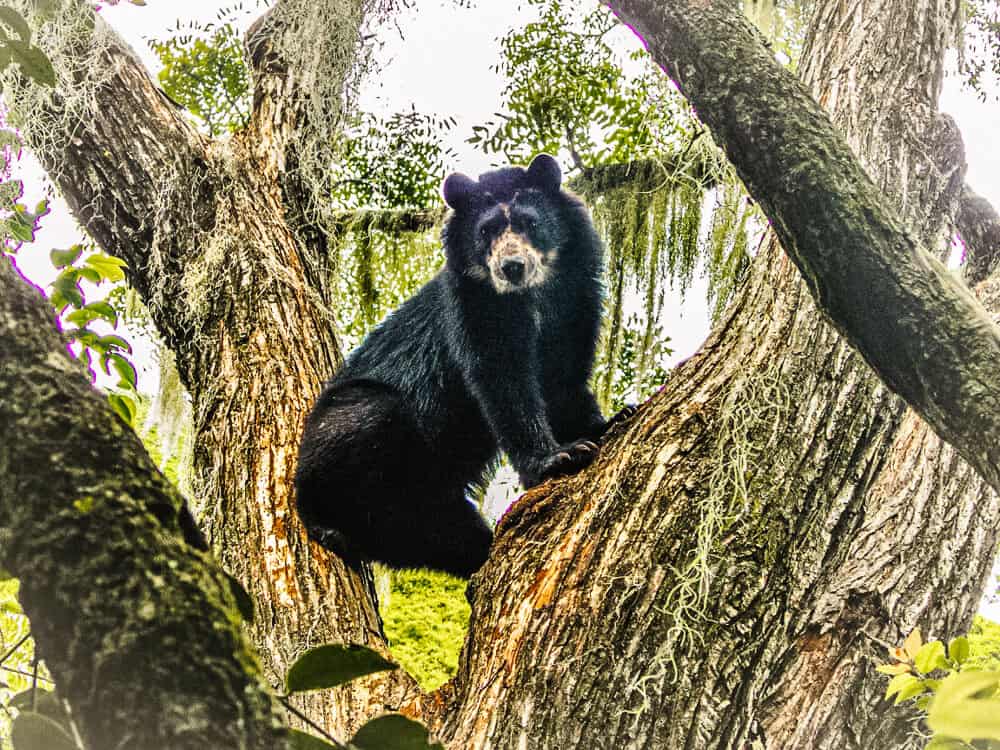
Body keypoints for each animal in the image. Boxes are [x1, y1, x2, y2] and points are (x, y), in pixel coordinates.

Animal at [292, 151, 628, 576]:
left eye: (530, 222)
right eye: (486, 231)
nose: (511, 267)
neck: (534, 297)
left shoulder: (575, 296)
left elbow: (564, 380)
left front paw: (607, 423)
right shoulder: (473, 306)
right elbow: (501, 380)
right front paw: (555, 458)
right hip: (354, 421)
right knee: (362, 422)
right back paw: (325, 523)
———
What the task asks: Copy out every line above where "right" is present.

Answer space:
right eye: (486, 231)
right shoulder: (473, 306)
right elbow: (501, 380)
right front paw: (555, 458)
right hip: (354, 421)
right knee: (362, 422)
right back paw: (325, 523)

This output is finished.